_Work item_
Nothing should differ between your output and the entries below.

_Recorded data_
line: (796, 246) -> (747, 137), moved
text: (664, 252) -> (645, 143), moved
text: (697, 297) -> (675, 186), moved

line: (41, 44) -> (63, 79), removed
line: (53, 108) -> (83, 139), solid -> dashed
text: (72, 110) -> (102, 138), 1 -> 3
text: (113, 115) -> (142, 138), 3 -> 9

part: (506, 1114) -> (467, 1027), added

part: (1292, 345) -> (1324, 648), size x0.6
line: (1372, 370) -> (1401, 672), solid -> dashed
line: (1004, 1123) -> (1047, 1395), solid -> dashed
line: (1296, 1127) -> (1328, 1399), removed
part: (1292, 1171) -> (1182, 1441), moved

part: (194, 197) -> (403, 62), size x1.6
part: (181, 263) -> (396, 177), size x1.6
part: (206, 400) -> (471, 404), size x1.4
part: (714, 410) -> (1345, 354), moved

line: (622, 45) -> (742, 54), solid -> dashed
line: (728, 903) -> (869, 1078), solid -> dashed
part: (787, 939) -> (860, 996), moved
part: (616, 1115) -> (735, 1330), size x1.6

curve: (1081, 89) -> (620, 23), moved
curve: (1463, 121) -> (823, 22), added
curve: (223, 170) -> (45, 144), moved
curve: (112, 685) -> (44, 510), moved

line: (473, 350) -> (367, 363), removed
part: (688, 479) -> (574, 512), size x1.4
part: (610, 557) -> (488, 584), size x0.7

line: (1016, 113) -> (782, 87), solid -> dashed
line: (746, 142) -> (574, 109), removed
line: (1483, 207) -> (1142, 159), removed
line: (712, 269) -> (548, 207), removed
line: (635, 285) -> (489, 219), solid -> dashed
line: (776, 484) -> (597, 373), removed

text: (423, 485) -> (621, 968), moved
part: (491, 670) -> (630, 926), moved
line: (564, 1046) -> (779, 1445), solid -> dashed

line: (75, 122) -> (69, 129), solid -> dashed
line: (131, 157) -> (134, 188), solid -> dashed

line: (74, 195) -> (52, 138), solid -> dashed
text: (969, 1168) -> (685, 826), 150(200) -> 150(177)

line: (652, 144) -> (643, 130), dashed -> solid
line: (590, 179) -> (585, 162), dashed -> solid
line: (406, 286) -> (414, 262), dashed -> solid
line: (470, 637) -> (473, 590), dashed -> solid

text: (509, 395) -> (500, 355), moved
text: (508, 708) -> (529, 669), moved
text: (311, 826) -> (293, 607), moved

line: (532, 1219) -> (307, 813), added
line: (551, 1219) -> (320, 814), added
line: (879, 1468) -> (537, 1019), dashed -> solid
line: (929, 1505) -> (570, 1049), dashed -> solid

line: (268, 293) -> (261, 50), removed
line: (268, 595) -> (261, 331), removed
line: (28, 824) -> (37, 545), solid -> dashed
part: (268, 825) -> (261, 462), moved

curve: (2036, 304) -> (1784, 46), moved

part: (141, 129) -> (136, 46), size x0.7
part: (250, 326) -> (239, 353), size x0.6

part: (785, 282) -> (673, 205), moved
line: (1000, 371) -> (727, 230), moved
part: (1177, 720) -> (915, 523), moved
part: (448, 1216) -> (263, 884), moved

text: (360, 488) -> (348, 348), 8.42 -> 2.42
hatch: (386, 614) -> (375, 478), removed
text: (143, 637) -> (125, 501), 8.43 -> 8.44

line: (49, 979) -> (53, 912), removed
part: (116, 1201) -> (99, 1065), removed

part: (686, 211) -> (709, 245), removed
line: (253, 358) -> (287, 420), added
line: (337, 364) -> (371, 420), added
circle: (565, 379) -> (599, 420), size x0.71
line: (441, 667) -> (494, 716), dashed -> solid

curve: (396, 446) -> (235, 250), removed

_Response below_
line: (796, 246) -> (747, 137), moved
text: (664, 252) -> (645, 143), moved
text: (697, 297) -> (675, 186), moved

line: (41, 44) -> (63, 79), removed
line: (53, 108) -> (83, 139), solid -> dashed
text: (72, 110) -> (102, 138), 1 -> 3
text: (113, 115) -> (142, 138), 3 -> 9

part: (506, 1114) -> (467, 1027), added

part: (1292, 345) -> (1324, 648), size x0.6
line: (1372, 370) -> (1401, 672), solid -> dashed
line: (1004, 1123) -> (1047, 1395), solid -> dashed
line: (1296, 1127) -> (1328, 1399), removed
part: (1292, 1171) -> (1182, 1441), moved

part: (194, 197) -> (403, 62), size x1.6
part: (181, 263) -> (396, 177), size x1.6
part: (206, 400) -> (471, 404), size x1.4
part: (714, 410) -> (1345, 354), moved

line: (622, 45) -> (742, 54), solid -> dashed
line: (728, 903) -> (869, 1078), solid -> dashed
part: (787, 939) -> (860, 996), moved
part: (616, 1115) -> (735, 1330), size x1.6

curve: (1081, 89) -> (620, 23), moved
curve: (1463, 121) -> (823, 22), added
curve: (223, 170) -> (45, 144), moved
curve: (112, 685) -> (44, 510), moved

line: (473, 350) -> (367, 363), removed
part: (688, 479) -> (574, 512), size x1.4
part: (610, 557) -> (488, 584), size x0.7

line: (1016, 113) -> (782, 87), solid -> dashed
line: (746, 142) -> (574, 109), removed
line: (1483, 207) -> (1142, 159), removed
line: (712, 269) -> (548, 207), removed
line: (635, 285) -> (489, 219), solid -> dashed
line: (776, 484) -> (597, 373), removed

text: (423, 485) -> (621, 968), moved
part: (491, 670) -> (630, 926), moved
line: (564, 1046) -> (779, 1445), solid -> dashed

line: (75, 122) -> (69, 129), solid -> dashed
line: (131, 157) -> (134, 188), solid -> dashed

line: (74, 195) -> (52, 138), solid -> dashed
text: (969, 1168) -> (685, 826), 150(200) -> 150(177)

line: (652, 144) -> (643, 130), dashed -> solid
line: (590, 179) -> (585, 162), dashed -> solid
line: (406, 286) -> (414, 262), dashed -> solid
line: (470, 637) -> (473, 590), dashed -> solid

text: (509, 395) -> (500, 355), moved
text: (508, 708) -> (529, 669), moved
text: (311, 826) -> (293, 607), moved

line: (532, 1219) -> (307, 813), added
line: (551, 1219) -> (320, 814), added
line: (879, 1468) -> (537, 1019), dashed -> solid
line: (929, 1505) -> (570, 1049), dashed -> solid

line: (268, 293) -> (261, 50), removed
line: (268, 595) -> (261, 331), removed
line: (28, 824) -> (37, 545), solid -> dashed
part: (268, 825) -> (261, 462), moved

curve: (2036, 304) -> (1784, 46), moved

part: (141, 129) -> (136, 46), size x0.7
part: (250, 326) -> (239, 353), size x0.6

part: (785, 282) -> (673, 205), moved
line: (1000, 371) -> (727, 230), moved
part: (1177, 720) -> (915, 523), moved
part: (448, 1216) -> (263, 884), moved

text: (360, 488) -> (348, 348), 8.42 -> 2.42
hatch: (386, 614) -> (375, 478), removed
text: (143, 637) -> (125, 501), 8.43 -> 8.44

line: (49, 979) -> (53, 912), removed
part: (116, 1201) -> (99, 1065), removed

part: (686, 211) -> (709, 245), removed
line: (253, 358) -> (287, 420), added
line: (337, 364) -> (371, 420), added
circle: (565, 379) -> (599, 420), size x0.71
line: (441, 667) -> (494, 716), dashed -> solid

curve: (396, 446) -> (235, 250), removed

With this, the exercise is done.